Using the project based approach means building up information about applications from project data supplied by the organisation's project managers. The ideal scenario is where this information comes from the organisation's project portfolio management system, keeping the overhead for collecting data to a minimum. Once you have created your inventory, it is important to make it available - websites and web-based applications are an ideal way of making information easily accessible.

Approval Process

The stage and gate method is an efficient process for evaluating project proposals by passing them through a series of gates to assess their value and relevance to the organisation. Unlike many traditional methods, when after approval at the beginning of its life, a project runs unhindered to a conclusion; the stage and gate method assesses a project at several points during its life. This way the organisation confirms the expected benefits are still relevant and the project will still deliver good value. If not, stopping the project before its conclusion saves money and allows the use of resources to greater effect elsewhere.

Stage and Gate Methodology Diagram

Figure 1: Stage and Gate Methodology.

  1. The Concept Gate gives visibility of planned projects and an opportunity to find areas of real or potential duplication
  2. The Decision Gates are Charter, Contract and Rollout - these are 'go-no-go' gates
  3. The Quality Gate is the Launch Gate used to check the quality and completeness
  4. Not all decisions are at Gates - there will be exceptions

Checking for existing suitable applications should be part of the project approval process at the concept or charter gate, supported by your gatekeepers (approvers) and Project Management Office.

Cultural Change

Many organisations suffer from the 'not invented here' syndrome. Developers like to invent and are not keen on reuse. When this happens, people spend more time justifying why they cannot use an existing application than why they can.

Ideally, customers should be able to check the organisation's application inventory to see what exists that meets their needs before proposing a project. More realistically, the project manager will do this when given the project. There needs to be more credit for reusing or adapting existing applications than creating new ones. A useful phrase to describe this is - 'steal with pride.' Reuse is not stealing as long as you do not infringe copyright or licencing agreements.

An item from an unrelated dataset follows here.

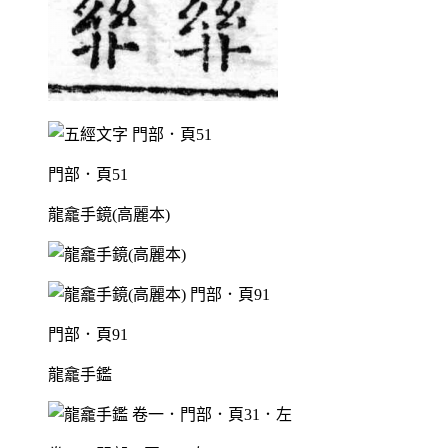
門部．頁51
龍龕手鏡(高麗本)
門部．頁91
龍龕手鑑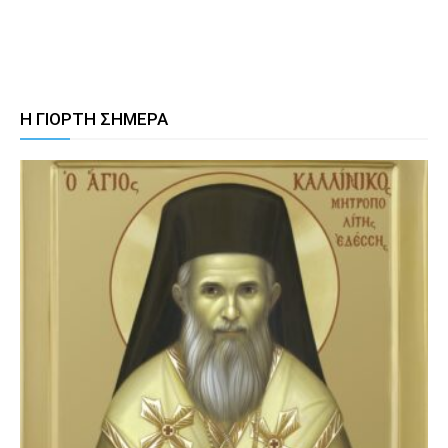
Η ΓΙΟΡΤΗ ΣΗΜΕΡΑ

The benefits of application reuse are:

  • Higher quality (a tried and tested solution)
  • Less rework (bugs already found and removed)
  • Lower cost (changes and configuration work only)
  • Shorter duration (more of the customer requirements already met)
  • Greater customer satisfaction (fewer bugs and the route to a faster solution)
  • Simplification (less complexity in the organisation's application portfolio)

Here are the steps organisations can take to lessen duplication:

  • Create an application inventory - map all your applications, business processes and technologies
  • Make the inventory available on your Intranet for easy access
  • Avoid the 'not invented here' syndrome by positively encouraging and rewarding reuse
  • Introduce a project approval process and use it to find and remove duplication
  • Use your Project Management Office and gatekeepers to support (and if necessary) enforce the initiative

It will take time and effort to make this work within your organisation, but be patient, and the rewards can be significant.